At the north end of Pleasant Avenue, there’s a huge expanse of an exercise area. Really, really big. And by big, I mean huge. All cemented flat and designed as a sports area. There was a cement baseball/softball area, there were a number of basketball hoops (I saw three or so just near the fence). But not a single person. The place, like most of Italian Harlem, just seemed to be…empty and locked up.

There are two major Churches in the area: Holy Rosary Church and Mt. Carmel. There’s even a small school in the area. Not unexpected and it was empty, too. Of course, I went on a Saturday and didn’t expect the kids to be hanging around there. But to have a huge exercise area just empty? I dunno. (It wasn’t in good repair, but seemed servicable for softball/kickball/whatever. The hoops were all bent out of shape, though.)

Pleasant Avenue is bounded by a park to the south (I’ll post on that separately) and what look like projects to the north. In between, it’s mostly just quiet. Now, in Manhattan that’s a good thing, but I had hoped for a little more.

For full disclosure, it did have one really nice feature. There were a number of community gardens scattered in the area. Regular readers know I love those community gardens and I did find one very unusual one (well, at least different) and I’ll post on those separately.

-H

Pleasant Village Community Garden in Spanish Harlem

July 16, 2008

I’ve said it on this blog many times: NYC is filled with community gardens. Small and intimate, many of these are the work of a handful of volunteers and communities that want to have some small part of nature in this town. Yeah, we’ve got Central Park and a dozen other big parks; but there’s great pleasure in having a pleasant area all of your own…you and a few thousand of your neighbors.

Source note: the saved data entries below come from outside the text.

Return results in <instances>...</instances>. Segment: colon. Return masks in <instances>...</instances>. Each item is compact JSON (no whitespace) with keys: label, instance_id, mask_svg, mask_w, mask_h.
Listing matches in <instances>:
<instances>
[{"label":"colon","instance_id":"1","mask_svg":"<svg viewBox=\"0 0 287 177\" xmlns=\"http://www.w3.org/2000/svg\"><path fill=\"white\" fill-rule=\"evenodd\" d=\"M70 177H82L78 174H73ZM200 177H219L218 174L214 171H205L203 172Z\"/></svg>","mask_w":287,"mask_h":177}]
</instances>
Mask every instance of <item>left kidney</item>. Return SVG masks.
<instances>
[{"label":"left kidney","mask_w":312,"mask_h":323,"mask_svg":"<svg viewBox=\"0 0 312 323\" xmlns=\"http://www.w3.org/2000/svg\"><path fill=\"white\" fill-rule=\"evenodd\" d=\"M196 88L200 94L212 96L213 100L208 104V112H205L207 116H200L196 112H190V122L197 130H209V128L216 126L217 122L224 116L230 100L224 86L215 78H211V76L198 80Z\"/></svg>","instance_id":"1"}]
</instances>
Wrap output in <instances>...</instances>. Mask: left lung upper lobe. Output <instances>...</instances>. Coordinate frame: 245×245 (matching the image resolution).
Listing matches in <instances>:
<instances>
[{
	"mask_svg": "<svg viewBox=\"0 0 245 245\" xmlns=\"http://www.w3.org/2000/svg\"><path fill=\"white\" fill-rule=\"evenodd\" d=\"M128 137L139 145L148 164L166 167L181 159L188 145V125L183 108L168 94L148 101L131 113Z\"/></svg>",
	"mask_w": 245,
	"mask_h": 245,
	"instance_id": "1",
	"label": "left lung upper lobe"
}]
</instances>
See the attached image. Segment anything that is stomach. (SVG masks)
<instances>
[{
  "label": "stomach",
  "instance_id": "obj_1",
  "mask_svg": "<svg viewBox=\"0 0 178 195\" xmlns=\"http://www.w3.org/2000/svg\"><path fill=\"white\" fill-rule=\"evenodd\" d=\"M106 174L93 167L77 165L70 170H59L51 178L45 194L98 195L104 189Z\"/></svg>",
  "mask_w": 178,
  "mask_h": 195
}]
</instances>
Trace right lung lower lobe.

In Spanish Harlem, on Pleasant Avenue are several of these gardens. And, of course, I went to ’em all. This first one is called Pleasant Village Community Garden. It’s somewhere around 119th Street or so. According to a nearly ruined sign on the exterior fence, it was created between 1978 and 1982 by Rose Gardella. However, it seems to have taken until 1997 to become a park.

The area of Harlem I was walking through was pretty deserted that day, but each of the gardens had people there. That’s the mark of a pretty good thing, I would say.

As I always love to point out, NYC parks (and gardens) generally have lots of places to sit.

All in all, this place really wasn’t a regimented garden. Stuff grew here and there. One thing I liked about it was the surrounding buildings. They looked pretty run down, but you don’t sneeze at a view of a garden in NYC, so I’d call the residents pretty fortunate to have one.

And speaking of the gardens, this was one that seemed to take the idea of a “garden” pretty seriously. There seemed to be a number of individual plots where residents had veggies growing. Now, that’s what makes a real garden.